In a retrospective cohort of 595 patients with CAE, we collected the baseline characteristics (clinical history, biomarkers and quantitative coronary angiography variables). Follow-up were conducted and the end-point event was the composite of all-cause death and non-fatal myocardial infarction. The candidate predictors of end-point event were analyzed using Cox proportional hazards regression models to derive a risk score in the form of nomogram. The predictive performance and discriminative ability of the novel nomogram were determined by concordance index (C-index) and calibration curve, that were validated internally. Risk stratification by nomogram-predicted risk score was further evaluated.
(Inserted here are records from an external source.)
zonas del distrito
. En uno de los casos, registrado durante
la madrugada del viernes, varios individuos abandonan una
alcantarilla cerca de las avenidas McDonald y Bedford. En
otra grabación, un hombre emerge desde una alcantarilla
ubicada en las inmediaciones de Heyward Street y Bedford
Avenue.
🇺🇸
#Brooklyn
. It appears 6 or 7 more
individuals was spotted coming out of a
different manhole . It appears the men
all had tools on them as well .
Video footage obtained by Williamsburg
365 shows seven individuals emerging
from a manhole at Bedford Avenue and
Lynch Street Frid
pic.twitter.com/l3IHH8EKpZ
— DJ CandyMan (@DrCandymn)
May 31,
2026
During a median follow-up time of 62.3 months, 26 all-cause deaths and 37 non-fatal myocardial infarctions were identified. The final risk-prediction model named ABCD-CAE score included four items: age (A), Brain natriuretic peptide (B), high sensitivity C-reactive protein (C) and maximum Dilated area of ectatic lesions (D). The nomogram yielded a C-index for end-point event of 0.72 (95% confidence interval, 0.64 - 0.79). The calibration curve demonstrated that there is good agreement between prediction by nomogram and actual observation of end-point events. Compared with the low-risk group (score = 100), the risk of composite events was significantly increased in the intermediate-risk group (score: 100-130) and high-risk group (score > 130) [hazard ratio (95% confidence interval): 2.23(1.23-4.06), P = 0.008 and 7.02 (3.81-12.97), P < 0.001 respectively].
Conclusions The ABCD-CAE score is a simple four-item risk score, that provides a clinically useful tool for the risk prediction of all-cause death and myocardial infarction in patients with CAE. This user-friendly tool might support clinical decision making for the management of CAE.